(Instructions):
1. In the forum thread about marking beehives, what did one member buy at a tag sale to brand frames?
2. Carry on the forum thread about marking beehives from the point where it stops.

## BEGIN Source

The price they quoted you is probably for a 7.5 mil film. I would recommend either the 22.5 or 32.5 mil films as they will be more durable and give you more for your money.

I personally sandblast my logo into my hive bodies.


----------



## clintonbemrose (Oct 23, 2001)

I brand all of my boxes with a logo of the business registered when I incorporated as a small business.
Last year I had a client try to claim the hives were his. The only thing that saved me the hives were that they were branded this way and could not be changed easily.
This got me back the hives and saved me the court costs and made him pay my legal fees because he lied to the court.
Clint

------------------
Clinton Bemrose
just South of Lansing Michigan
Beekeeping sence 1964


----------



## loggermike (Jul 23, 2000)

Bills right.I bought the portapro with interchangeable letters from Brand New.It doesnt get hot enough to burn a deep clean brand.This company apparently doesnt know what a good brand should look like!


----------



## SippyBees (Feb 17, 2004)

HEY... The BEST thing to do is paint them "camoflage" color.... then they will blend in with nature and noone can find them!! And just so the owner can find them he can attach a homing beacon and track them with a receiver.... or store GPS locations in a receiver so you can backtrack back to your hives..... Wait,.. what about invisible paint?? 
Ehhh.... I guess it's just an idea anyway..
: ))
SippyBee


----------



## magnet-man (Jul 10, 2004)

If you have a router, you can make a template out of mdf and just route you name or initials into the side of the hive. Not as quick as branding but cheap if you already own a router


----------



## dickm (May 19, 2002)

All of these ideas are good. I bought a stainless steel fork at a tag sale. The kind with a wooden handle. So far 3 tines ='03, four tines =04 and I bent one tine in a circle to ='05. I brand the frames as I build them. All this with a blow torch.

dickm


----------



## TwT (Aug 5, 2004)

i bought a childs wood burning kit from walmart for about $15 and just burn my intials in the inside and out side.


----------



## Guest (Dec 12, 2004)

Thanks to all for the helpful feedback. I iamgine I will try several of the suggesstions that were made. In the meantime I have moved the hives to another property...a little less remote...where the neighbors know me and know who owns the hives. Again..thanks everybody!

## END Source
## BEGIN Supplied data

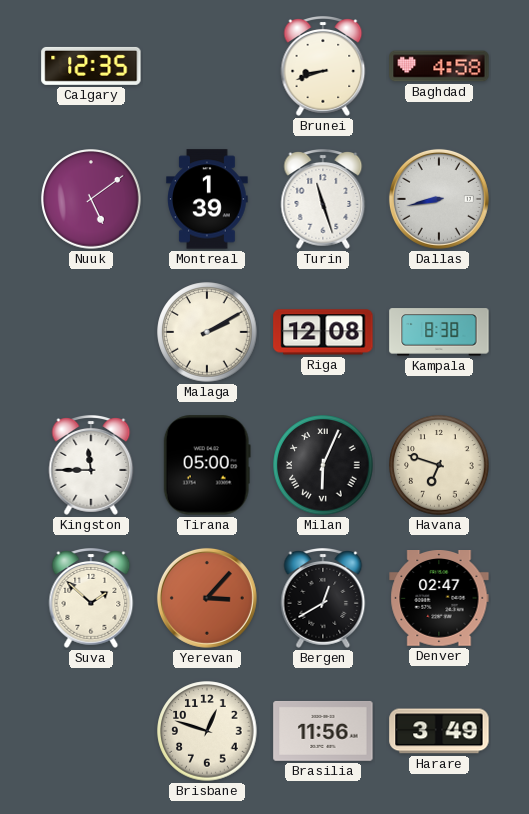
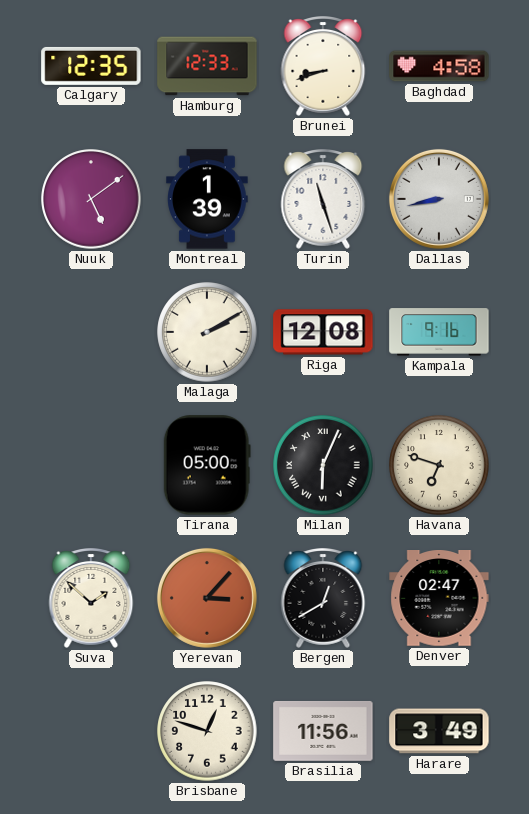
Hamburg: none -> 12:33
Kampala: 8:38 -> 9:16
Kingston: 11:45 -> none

## END Supplied data
## BEGIN Supplied data

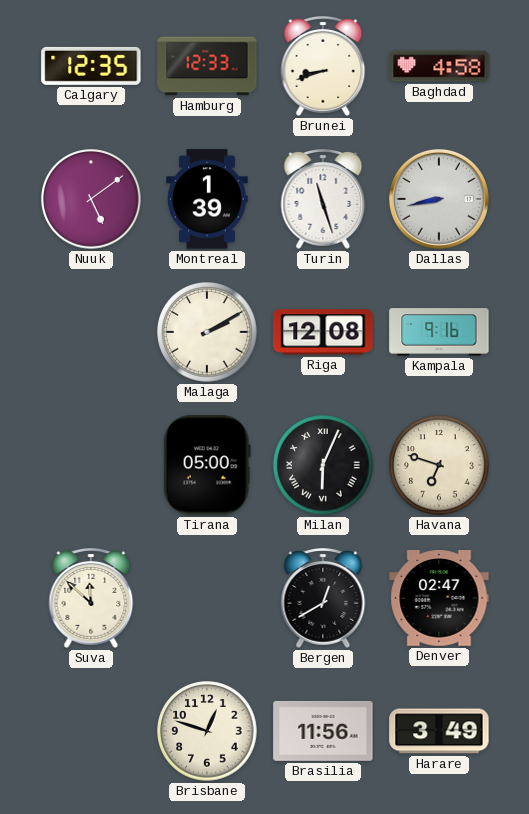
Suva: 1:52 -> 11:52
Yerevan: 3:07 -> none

## END Supplied data
## BEGIN Supplied data

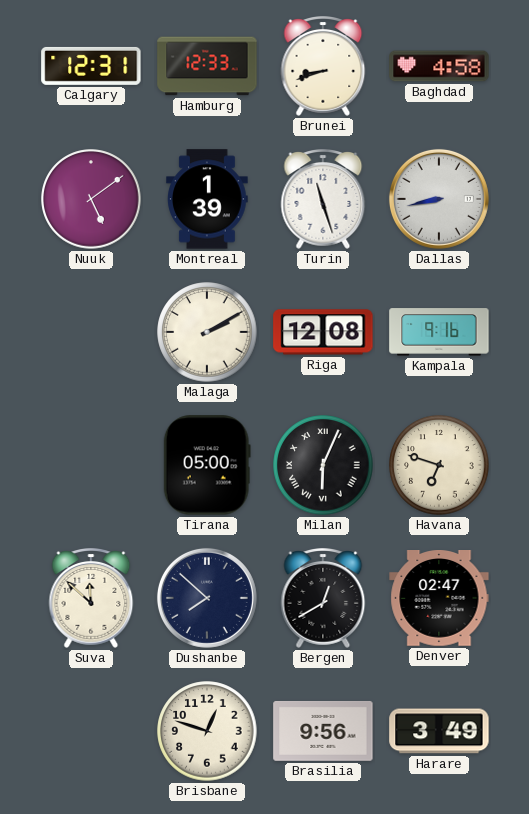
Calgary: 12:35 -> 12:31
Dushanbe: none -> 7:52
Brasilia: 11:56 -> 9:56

## END Supplied data

(Expected answers):
1. A stainless steel fork with a wooden handle.

2.
Barry
Indianapolis


----------



## Dick Allen (Sep 4, 2004)

Maybe you could have a branding iron made with the words: 'WARNING: KILLER BEES INSIDE!"


----------



## Michael Bush (Aug 2, 2002)

'WARNING: KILLER BEES INSIDE!"

That could backfire. How about "Beware of Bees"


----------



## JohnBeeMan (Feb 24, 2004)

..How about "Beware of Bees"

How about "Beware of 16 gauge shotgun" loaded with rock salt. 

I think someone messing with my bees would bother me more than their doys bothering my chickens!!

And where are the cops and DAs when you need them?


----------



## Guest (Dec 13, 2004)

Yeah....I thought about posting the "killer bee" warning sign. I laughed a bit, then got to thinking that it might cause some un-necessary trouble. Then I thought that maybe if there actually "were" africanized bee's, then that might might prove to be amusing for me in the case of another attempted theft!


----------



## watermotor (Nov 12, 2004)

Hive theft is a major obstacle to beekeeping here in Bolivia. 
What about a metal strap coming through a slot in the bottom of the hive with a pin or lock inside that can only be removed if the frames or top bars ( and bees ) are removed first? 
The strap would be set in cement or attached to a pipe or rod driven into the earth.

Ron Davis, www.watermotor.net


----------



## Michael Bush (Aug 2, 2002)

I suppose if you had a top bar hive with the screws that hold the bottom on coming up from the bottom and some bolts in concrete holding the hive to the ground, it would be difficult to steal the whole hive. But anyone brave enough to try to steal a hive still might steal the honey or even the bees, don't you think? I suppose you could have a chain that holds on the lid too.


----------



## Hayseed (Apr 25, 2004)

Razor blades imbedded in the hand holds make it easy to trail the perps.
(I know - that's not nice, but neither is stealing)

Hayseed


----------



## GaSteve (Apr 28, 2004)

Most of my stuff is branded (including frame topbars). The problem is that it's branded with everybody's name but mine -- from getting used equipment from different folks. I just hope no one named Barnes or Adams or Ellis comes to claim the stuff belongs to them.


----------



## iddee (Jun 21, 2005)

Forget signs for the bees. Just put up signs saying "Rattlesnake refuge, do not harm rattlesnakes", that will deter most theives and other trespassers.


----------



## Sundance (Sep 9, 2004)

Next spring I will be adding my bees under the farm policy. They will be covered against theft, loss due to natural disaster like wind/lightening, and vandalism.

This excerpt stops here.